La Secretaria General de la Presidencia evalúa a los ministros de forma rotativa y restringe el acceso directo al Presidente

La estructura del Poder Ejecutivo atravesó una reconfiguración interna profunda a partir de la implementación de un nuevo esquema de trabajo impulsado por la Secretaria General de la Presidencia, Karina Milei. La funcionaria estableció un sistema de reuniones de gabinete «en paralelo», desarrolladas sin la participación del presidente Javier Milei, asumiendo de forma directa el seguimiento diario de la administración pública y la agenda parlamentaria.

A través de esta modalidad de encuentros rotativos dentro de la mesa política, la funcionaria comunicó la decisión de convocar a los titulares de cada cartera ministerial de manera individual para supervisar el estado de sus áreas y exigir rendición de cuentas sobre los proyectos en curso.
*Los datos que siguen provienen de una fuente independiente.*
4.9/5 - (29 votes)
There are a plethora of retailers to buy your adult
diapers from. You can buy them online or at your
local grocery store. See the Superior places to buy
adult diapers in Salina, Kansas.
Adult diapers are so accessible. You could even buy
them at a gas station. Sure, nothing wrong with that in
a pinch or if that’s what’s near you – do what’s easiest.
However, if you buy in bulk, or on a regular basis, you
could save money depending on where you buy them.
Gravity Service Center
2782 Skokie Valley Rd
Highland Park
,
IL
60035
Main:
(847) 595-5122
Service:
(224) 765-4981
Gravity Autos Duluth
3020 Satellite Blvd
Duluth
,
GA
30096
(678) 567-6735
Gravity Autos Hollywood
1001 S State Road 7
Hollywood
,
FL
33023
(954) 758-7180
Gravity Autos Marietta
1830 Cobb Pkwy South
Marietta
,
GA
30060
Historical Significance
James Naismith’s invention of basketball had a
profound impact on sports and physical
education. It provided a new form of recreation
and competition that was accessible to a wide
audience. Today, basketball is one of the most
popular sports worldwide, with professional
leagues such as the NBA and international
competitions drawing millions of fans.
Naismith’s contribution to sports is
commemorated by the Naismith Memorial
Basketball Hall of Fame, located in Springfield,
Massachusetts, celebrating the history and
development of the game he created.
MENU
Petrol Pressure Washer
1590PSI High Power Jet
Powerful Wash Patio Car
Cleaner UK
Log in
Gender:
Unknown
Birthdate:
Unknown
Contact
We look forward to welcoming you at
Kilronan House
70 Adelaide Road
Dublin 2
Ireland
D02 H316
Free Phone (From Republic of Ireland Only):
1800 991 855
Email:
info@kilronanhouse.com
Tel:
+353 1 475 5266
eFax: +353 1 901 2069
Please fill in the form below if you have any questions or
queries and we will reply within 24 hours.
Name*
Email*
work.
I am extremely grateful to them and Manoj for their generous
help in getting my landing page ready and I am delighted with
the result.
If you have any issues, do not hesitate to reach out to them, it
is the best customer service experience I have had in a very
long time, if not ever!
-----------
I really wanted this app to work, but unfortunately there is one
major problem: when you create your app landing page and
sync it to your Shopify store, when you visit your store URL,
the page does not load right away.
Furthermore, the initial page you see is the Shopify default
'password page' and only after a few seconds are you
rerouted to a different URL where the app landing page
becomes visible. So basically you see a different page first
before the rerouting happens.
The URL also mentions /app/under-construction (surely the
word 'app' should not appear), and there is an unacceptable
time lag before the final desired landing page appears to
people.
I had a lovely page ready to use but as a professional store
Exámenes a la gestión y el caso Sturzenegger

El primer funcionario citado bajo esta nueva dinámica fue el ministro de Desregulación y Transformación del Estado, Federico Sturzenegger. Durante el encuentro, el ministro debió exponer en detalle la nómina de iniciativas legislativas, reformas normativas y medidas administrativas que se encuentran en etapa de elaboración dentro de su área.

Las reuniones paralelas funcionan en la práctica como encuentros de gabinete operativo. En ellos se revisan tanto los asuntos económicos de urgencia como la estrategia del oficialismo en el Congreso, pero con la particularidad de que la conducción y la toma de decisiones quedan centradas de forma exclusiva en la figura de la Secretaria General.

Malestar interno y aislamiento de la figura presidencial

La concentración de las decisiones cotidianas en el entorno de la Secretaria General provocó reacciones y tensiones en distintos sectores de la coalición oficialista. Integrantes de las agrupaciones políticas del espacio, entre ellos referentes del espacio Las Fuerzas del Cielo, expresaron su disconformidad con el mecanismo de control y la restricción impuesta sobre las audiencias privadas con el Jefe de Estado.

Según coinciden diversas fuentes del propio gabinete nacional, la prohibición de los encuentros cara a cara no agendados previamente con el Presidente acentuó un proceso de aislamiento del mandatario, quien delega de manera creciente la resolución de los conflictos administrativos y la coordinación ministerial en la jefatura de la mesa política.